5. Overigens rijst de vraag of de definitie van sponsoring die in artikel 1, onderdeel g, wordt gegeven, voldoende duidelijk is omschreven. Gezien het verbod in artikel 5, eerste lid, is het nodig sponsoring nauwkeurig te definiëren. Anders dreigt de kring van geadresseerden van het verbod te ruim te worden en is het verbod niet te handhaven. De definitie luidt: «elke openbare of particuliere economische bijdrage aan een activiteit of evenement, die het bekendheid geven aan of het aanprijzen van een tabaksproduct tot doel dan wel rechtstreeks of onrechtstreeks tot gevolg heeft». De Raad beveelt een precisering aan, omdat«onrechtstreeks tot gevolg heeft» ook zou kunnen betekenen dat derden, zonder enig oogmerk tot sponsoring, verboden wordt economische activiteiten te ontplooien in het kader van een activiteit die rechtstreeks of indirect het aanprijzen tot gevolg heeft. Een voorbeeld is de verkoop van etenswaar tijdens zo'n evenement zonder oogmerk tot sponsoring. Indien het verbod wordt beperkt tot bepaalde groepen (tabaksindustrie), kan het spectrum van verboden handelingen breed zijn. Hoe breder de kring waartoe het verbod zich richt, des te nauwkeuriger zal het soort activiteiten omschreven moeten zijn. Maar men kan niet gelijktijdig «iedereen» voor «alles» aanspreken.

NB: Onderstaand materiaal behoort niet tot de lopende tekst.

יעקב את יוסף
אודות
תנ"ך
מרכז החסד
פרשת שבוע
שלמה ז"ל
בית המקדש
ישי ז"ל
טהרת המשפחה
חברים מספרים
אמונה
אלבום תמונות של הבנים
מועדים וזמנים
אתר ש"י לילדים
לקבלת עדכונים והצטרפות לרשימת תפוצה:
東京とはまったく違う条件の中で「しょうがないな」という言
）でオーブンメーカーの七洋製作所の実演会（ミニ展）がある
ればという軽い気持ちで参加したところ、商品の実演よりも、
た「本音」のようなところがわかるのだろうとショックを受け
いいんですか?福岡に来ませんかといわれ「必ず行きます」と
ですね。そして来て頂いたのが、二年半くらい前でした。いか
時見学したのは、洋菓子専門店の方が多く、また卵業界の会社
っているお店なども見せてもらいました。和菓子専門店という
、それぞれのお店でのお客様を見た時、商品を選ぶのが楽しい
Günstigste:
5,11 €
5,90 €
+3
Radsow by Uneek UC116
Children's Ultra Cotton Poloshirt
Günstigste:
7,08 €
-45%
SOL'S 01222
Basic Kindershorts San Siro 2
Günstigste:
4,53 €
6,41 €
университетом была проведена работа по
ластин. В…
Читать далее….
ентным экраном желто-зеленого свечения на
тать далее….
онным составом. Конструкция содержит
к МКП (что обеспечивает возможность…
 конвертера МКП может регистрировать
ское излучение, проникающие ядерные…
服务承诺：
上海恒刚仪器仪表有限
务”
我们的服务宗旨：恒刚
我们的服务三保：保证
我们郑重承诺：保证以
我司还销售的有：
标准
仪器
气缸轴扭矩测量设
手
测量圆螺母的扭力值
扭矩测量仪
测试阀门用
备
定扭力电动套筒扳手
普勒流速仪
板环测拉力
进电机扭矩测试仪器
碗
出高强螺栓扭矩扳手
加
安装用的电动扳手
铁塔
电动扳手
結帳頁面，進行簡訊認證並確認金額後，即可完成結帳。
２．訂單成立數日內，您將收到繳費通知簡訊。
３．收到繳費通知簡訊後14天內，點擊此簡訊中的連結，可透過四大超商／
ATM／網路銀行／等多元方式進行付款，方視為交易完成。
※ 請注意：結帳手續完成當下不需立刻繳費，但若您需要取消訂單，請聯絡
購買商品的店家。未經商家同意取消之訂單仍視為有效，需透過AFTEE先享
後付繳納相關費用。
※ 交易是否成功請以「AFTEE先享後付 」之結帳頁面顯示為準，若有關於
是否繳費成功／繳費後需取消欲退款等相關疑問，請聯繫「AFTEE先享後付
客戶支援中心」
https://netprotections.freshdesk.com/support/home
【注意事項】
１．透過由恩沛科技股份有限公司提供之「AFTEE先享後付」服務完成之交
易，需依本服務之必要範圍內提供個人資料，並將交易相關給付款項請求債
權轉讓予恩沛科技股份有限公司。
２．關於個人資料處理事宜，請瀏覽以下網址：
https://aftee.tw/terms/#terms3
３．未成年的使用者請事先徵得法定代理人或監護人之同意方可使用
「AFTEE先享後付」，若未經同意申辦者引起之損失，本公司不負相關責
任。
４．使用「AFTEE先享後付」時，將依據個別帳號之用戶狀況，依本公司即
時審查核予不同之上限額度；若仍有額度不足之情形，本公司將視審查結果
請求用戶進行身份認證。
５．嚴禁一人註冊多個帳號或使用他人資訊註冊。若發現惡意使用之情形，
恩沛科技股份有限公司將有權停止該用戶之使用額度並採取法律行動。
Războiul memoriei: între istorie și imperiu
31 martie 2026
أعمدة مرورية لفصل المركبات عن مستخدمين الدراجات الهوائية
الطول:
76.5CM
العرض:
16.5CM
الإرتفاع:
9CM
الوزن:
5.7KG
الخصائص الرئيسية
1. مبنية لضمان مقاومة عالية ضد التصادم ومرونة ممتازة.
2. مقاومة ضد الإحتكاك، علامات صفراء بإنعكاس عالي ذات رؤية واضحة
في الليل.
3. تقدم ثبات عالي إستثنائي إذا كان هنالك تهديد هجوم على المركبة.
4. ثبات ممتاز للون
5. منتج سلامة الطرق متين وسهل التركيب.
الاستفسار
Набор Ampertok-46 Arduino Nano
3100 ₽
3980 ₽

5. De aanbeveling van de Raad om in de definitie van sponsoring een precisering aan te brengen, is opgevolgd. Door de zinsnede «rechtstreeks of onrechtstreeks«uit de definitie te verwijderen, worden de aard en de soort van de bedoelde activiteiten nauwkeuriger afgebakend.

6. Voor redactionele kanttekeningen verwijst het college naar de bij het advies behorende bijlage.

6. De redactionele kanttekeningen zijn verwerkt.

Los van het advies van de Raad zijn in de toelichting een paar mineure wijzigingen aangebracht:

– de datum en het nummer van de notificatie zijn toegevoegd;

– in het artikelsgewijze deel van de toelichting zijn bij de onderdelen E en F de desbetreffende artikelnummers toegevoegd.

De Raad van State geeft U in overweging het voorstel van wet te zenden aan de Tweede Kamer der Staten-Generaal, nadat met het vorenstaande rekening zal zijn gehouden.

De Vice-President van de Raad van State,

H. D. Tjeenk Willink

Ik moge U verzoeken in te stemmen met toezending van de gewijzigde nota van wijziging en de gewijzigde toelichting aan de Tweede Kamer der Staten-Generaal.

De Minister van Volksgezondheid, Welzijn en Sport,

E. Borst-Eilers

Bijlage bij het advies van de Raad van State van 12 maart 2001, no. W13.01.0083/III, met redactionele kanttekeningen die de Raad in overweging geeft.

– De tweede volzin van artikel 5, eerste lid, kan vervallen; dat niet wordt afgeweken van de Mediawet blijkt reeds voldoende duidelijk uit artikel 4 en het voorgestelde artikel 5, eerste lid, eerste volzin, van de Tabakswet.

– Artikel 5, derde lid, onderdeel e, laten vervallen; artikel 4, tweede lid, van de Tabakswet voorziet reeds in deze regeling.


XNoot
1

Richtlijn nr.98/43/EG van het Europees Parlement en de Raad van de Europese Unie van 6 april 1998 betreffende de onderlinge aanpassing van de wettelijke en bestuursrechtelijke bepalingen van de lidstaten op het gebied van de reclame en sponsoring voor tabaksproducten (PbEG L 213).

XNoot
2

Advies van 23 september 1999, no. W13.99.0411/III.

XNoot
3

Arrest van 5 oktober 2000, C-376/98 en C-74/99, AB 2000, 459.

XNoot
4

Paragraaf 3, laatste alinea. Dat hieraan weinig aandacht wordt besteed is merkwaardig, aangezien uit paragraaf 6 van de memorie van toelichting blijkt dat juist op dit punt verschil van mening bestaat tussen de regering en de tabaksindustrie.

XNoot
1

Advies van 23 september 1999, no. W13.99.0411/III.

XNoot
2

Paragraaf 5, eerste alinea, van het algemeen deel van de toelichting.

XNoot
3

Artikelsgewijs commentaar op het BW, commentaar op artikel 3:305a, paragraaf 3, bladzijde 11.